-- WHAT TO WORK ON --
Set down each record that follows exactly. Drop the images.

Records from a data source:
============

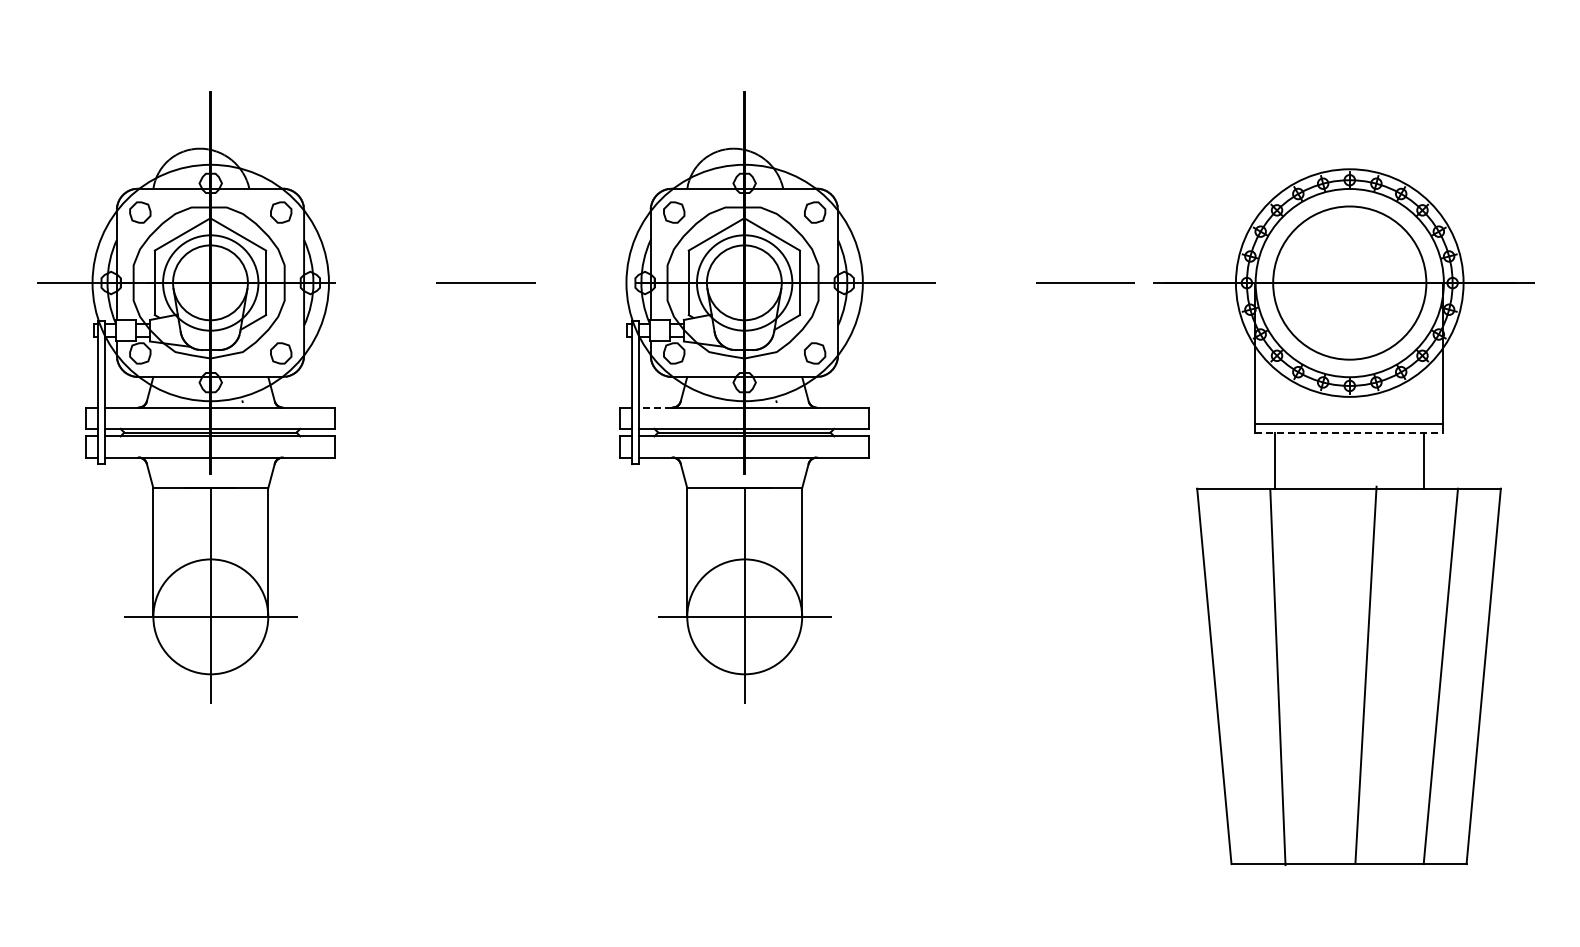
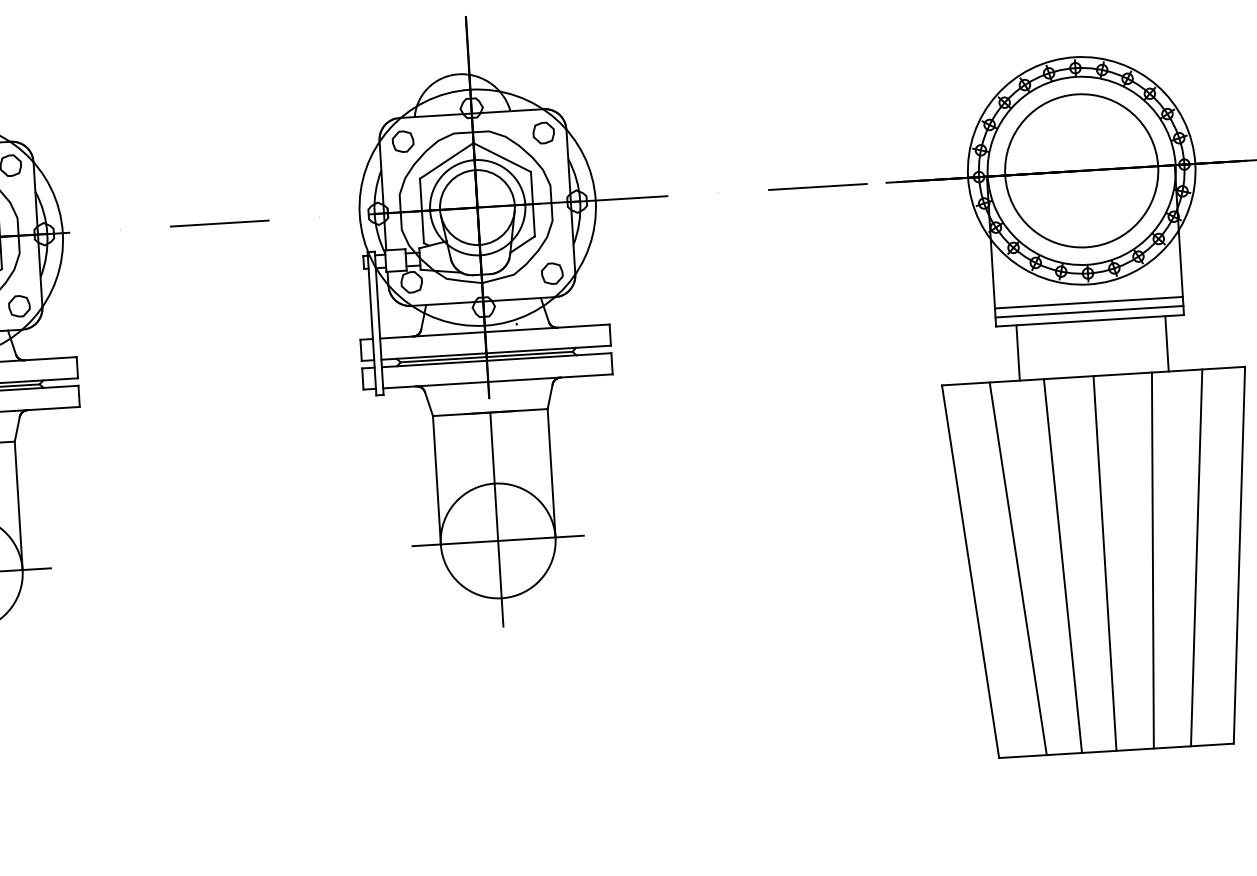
line: (655, 407) -> (396, 337), dashed -> solid
line: (1348, 415) -> (1088, 303), added
line: (1349, 433) -> (1090, 320), dashed -> solid
line: (1365, 674) -> (1152, 560), moved
line: (1261, 676) -> (1017, 568), added
line: (1349, 676) -> (1105, 563), added
line: (1277, 677) -> (1062, 566), moved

============

-- RESPONSE AREA --
line: (655, 407) -> (396, 337), dashed -> solid
line: (1348, 415) -> (1088, 303), added
line: (1349, 433) -> (1090, 320), dashed -> solid
line: (1365, 674) -> (1152, 560), moved
line: (1261, 676) -> (1017, 568), added
line: (1349, 676) -> (1105, 563), added
line: (1277, 677) -> (1062, 566), moved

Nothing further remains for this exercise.